When the antibacterial activity was evaluated by mixing 2.0% by mass / volume, 1.0% by mass / volume, and 0.6% by mass / volume, the growth of Escherichia coli was recognized even when the mixture was 4.0% by mass / volume. Was done.

[0031]

Industrial Applicability The composite material of the present invention exhibits excellent antibacterial and / or antifungal properties, and is particularly preferably used in combination with a cement-based material.

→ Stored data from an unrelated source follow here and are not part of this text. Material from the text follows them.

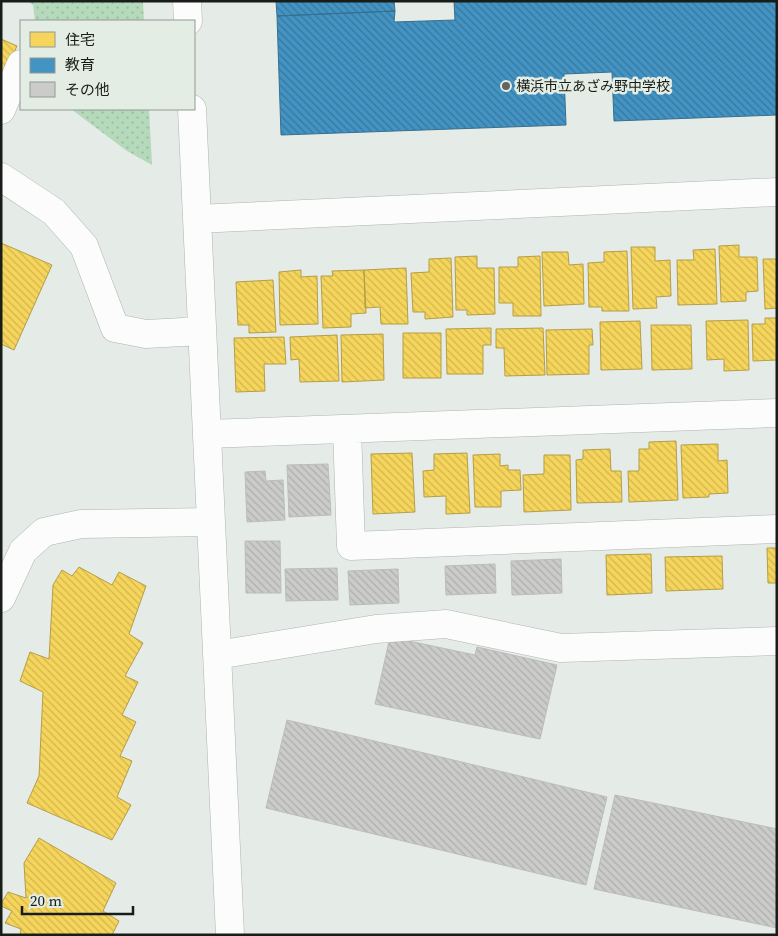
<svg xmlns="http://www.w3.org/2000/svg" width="778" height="936" font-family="'Source Serif 4','Noto Sans JP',serif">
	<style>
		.park { fill: url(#park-dots) }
		.homes { fill: url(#homes-back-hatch); stroke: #b49e48 }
		.schools { fill: url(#schools-back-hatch); stroke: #367090 }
		.building { fill: url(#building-back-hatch); stroke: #bcbcbb }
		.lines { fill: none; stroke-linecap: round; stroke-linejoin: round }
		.minor-casing { stroke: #b0b4b0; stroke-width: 29 }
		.minor { stroke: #fbfcfb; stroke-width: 28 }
		.poi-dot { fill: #606561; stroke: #e3ede4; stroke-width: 2 }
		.labels { text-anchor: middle; stroke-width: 5; stroke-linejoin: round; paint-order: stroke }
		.poi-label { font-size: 14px; fill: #191d1a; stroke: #e3ede4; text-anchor: start }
	</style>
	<defs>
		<pattern id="park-dots" width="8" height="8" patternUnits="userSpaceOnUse" patternTransform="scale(1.25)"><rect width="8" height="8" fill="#b5d9bb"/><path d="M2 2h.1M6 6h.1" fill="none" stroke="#9bbaa0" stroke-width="1.8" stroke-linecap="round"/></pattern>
		<pattern id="homes-back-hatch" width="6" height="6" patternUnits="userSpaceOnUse" patternTransform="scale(1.25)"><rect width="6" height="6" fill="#f6d55c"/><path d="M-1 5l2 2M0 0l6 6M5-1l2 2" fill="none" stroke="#d2b64f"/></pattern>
		<pattern id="schools-back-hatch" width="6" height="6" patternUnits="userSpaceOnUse" patternTransform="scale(1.25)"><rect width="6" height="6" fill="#4393c3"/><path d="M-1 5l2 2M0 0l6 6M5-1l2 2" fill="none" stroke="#37779e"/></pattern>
		<pattern id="building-back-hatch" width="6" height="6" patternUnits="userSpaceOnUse" patternTransform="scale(1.25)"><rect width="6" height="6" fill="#cbcbca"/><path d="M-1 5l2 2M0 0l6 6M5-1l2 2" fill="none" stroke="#aeaead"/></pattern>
	</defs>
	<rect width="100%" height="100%" fill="#e5ebe6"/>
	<path class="park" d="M27,1H143L144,21H35L33,5Z
		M71,109H149L152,165L127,151Z"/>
	<path class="homes" d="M1,39L17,46L1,82Z
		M1,243L52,265L14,350L1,344Z
		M739,245V257H757L758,291L746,292V301L721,302L719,246Z
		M631,247H655V261L670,260L671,296L656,297L657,308L633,309Z
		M715,249L717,304L678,305L677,260H694L693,250Z
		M627,251L629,311H602V307H589L588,263L604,262V252Z
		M542,252H568L569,265L583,264L584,304L544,306Z
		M477,256V268H494L495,314L467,315V310H456L455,257Z
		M540,256L541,316H513V303H499V267H518V257Z
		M451,258L453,317L425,319V312H413L411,273L429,272V259Z
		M763,259H777V308L765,309Z
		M406,268L408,324H381L380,307L365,308L364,270Z
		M301,270V277L317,276L318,324L280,325L279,272Z
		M364,270L366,313L351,314V327L323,328L321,276H333L332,271Z
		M273,280L276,332L249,333V325H238L236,282Z
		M765,318H777V360L753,361L752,324H765Z
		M748,320L749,370L724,371V359L707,360L706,321Z
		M640,321L642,369L601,370L600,322Z
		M651,325H691L692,369L652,370Z
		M491,328V345H483V374H447L446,329Z
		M543,328L545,375L505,376L504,348H496V329Z
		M592,329L593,345H589V374L547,375L546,330Z
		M403,333H441V378H403Z
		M383,334L384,380L342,382L341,335Z
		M337,335L339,381L300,382L299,359L291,360L290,337Z
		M284,337L286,364H264L265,391L236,392L234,338Z
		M676,441L678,500L629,502L628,471H639V449H649V442Z
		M718,444V461L727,460L728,493L709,494V497L683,498L681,445Z
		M610,449L611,471H621L622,502L577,503L576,460L583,459V450Z
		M412,453L415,512L373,514L371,454Z
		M467,453L470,513L446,514V496L424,497L423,471L434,470V454Z
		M500,454V466L508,465V470H520L521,490L501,491V507H475L473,455Z
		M544,455H570L571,510L524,512L523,475L544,474Z
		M767,548H777V583H768Z
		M651,554L652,593L607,595L606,555Z
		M722,556L723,589L666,591L665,557Z
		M79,567L112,585L119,572L146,586L129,634L143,643L125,676L138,682L122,715L136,722L120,756L132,761L117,797L131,805L112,840L27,803L39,776L43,692L20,681L30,652L49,659L53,585L62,570L72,576Z
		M39,838L116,883L103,911L119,921L112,935H20L21,929L5,923L12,911L1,906V904L8,892L26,898L24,863Z"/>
	<path class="schools" d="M276,1H394L395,11L277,16Z
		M454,1H777V115L614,121L612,72L564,74L566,125L281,135L277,16L395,11L394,22L455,20Z"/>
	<path class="building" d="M328,464L331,515L289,517L287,465Z
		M265,471L266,481L283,480L285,520L247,522L245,472Z
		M245,541H280L281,593H246Z
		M561,559L562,593L512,595L511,561Z
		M495,564L496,593L446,595L445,566Z
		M337,568L338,600L286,601L285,569Z
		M398,569L399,603L350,605L348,571Z
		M390,637L475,655L477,647L557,665L540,739L375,704Z
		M287,720L607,797L586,885L266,808Z
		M615,795L777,829V928L594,889Z"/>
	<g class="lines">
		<g class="minor-casing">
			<path id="minor" d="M187,1L188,21
				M192,109L230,935
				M1,110L21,64
				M1,177L54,212L84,246L115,328L146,334L202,331
				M197,219L777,192
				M347,429L351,546L777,529
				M207,434L777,413
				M1,598L23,551L44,532L81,524L211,522
				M217,655L376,629L446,624L561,648L777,641"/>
		</g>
		<use href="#minor" class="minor"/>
	</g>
	<circle class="poi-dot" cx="506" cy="86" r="5"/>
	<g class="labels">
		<g class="poi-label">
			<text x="516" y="91">横浜市立あざみ野中学校</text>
		</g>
	</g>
	<rect width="778" height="936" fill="none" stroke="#191d1a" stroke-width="5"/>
	<rect x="20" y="20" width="175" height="90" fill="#e3ede4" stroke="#929a93"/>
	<rect x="30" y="32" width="25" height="15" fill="#f6d55c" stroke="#929a93"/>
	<text x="65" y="45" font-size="15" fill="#191d1a">住宅</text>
	<rect x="30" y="58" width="25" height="15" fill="#4393c3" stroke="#929a93"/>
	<text x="65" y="70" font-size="15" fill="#191d1a">教育</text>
	<rect x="30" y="82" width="25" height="15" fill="#cbcbca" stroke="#929a93"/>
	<text x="65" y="95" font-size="15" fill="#191d1a">その他</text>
	<path d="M22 906v8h111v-8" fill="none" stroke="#191d1a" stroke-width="2.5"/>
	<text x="30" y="906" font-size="15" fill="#191d1a" stroke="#e3ede4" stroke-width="4" paint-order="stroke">20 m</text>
</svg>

──────────────────────────────────────────────────続 き Continued on the front page (51) Int.Cl. ⁷ Identification symbol FI Theme coat ゛ (Reference) C08J 3/03 CEZ C08J 3/03 CER 3/075 CEZ CEZ C08K 3/34 // C04B 16/00 F term (Reference) 4F070 AA12 AA75 AC22 AC52 BA07 CB03 CB11 4H011 AA02 AA03 BA01 BB04 BB19 BC18 BC19 DA01 DD01 DD07 DE14 DH02 DH07 DH25 4J002 AB001 BG071 CF001 CK021 CL001 CP032 DJ006 DJ016 EX036 HA04

Claims (4)

[Claims] 1. A composite material comprising an organic polymer domain and an inorganic domain, wherein the organic polymer domain is a polymer having an antibacterial and / or antifungal functional group, and the inorganic domain comprises one or more An organic-inorganic composite material in which a valence metal atom and a silicon atom are bonded via a siloxane bond of the silicon atom, and wherein the organic polymer domain and the inorganic domain have a chemical bond. 2. The composite material is formed from a silicate anion formed from a silicate compound or a silicon halide, a polymer having an antibacterial and / or antifungal functional group, and a divalent metal salt in the presence of an aqueous medium. The organic compound according to claim 1, which is produced by contacting the organic compound with a divalent metal cation.
Inorganic composite materials. 3. The organic-inorganic composite material according to claim 1, wherein the polymer contains a quaternary ammonium salt in the molecule. 4. The organic-inorganic composite material according to claim 1, wherein the divalent metal atom comprises a transition metal atom.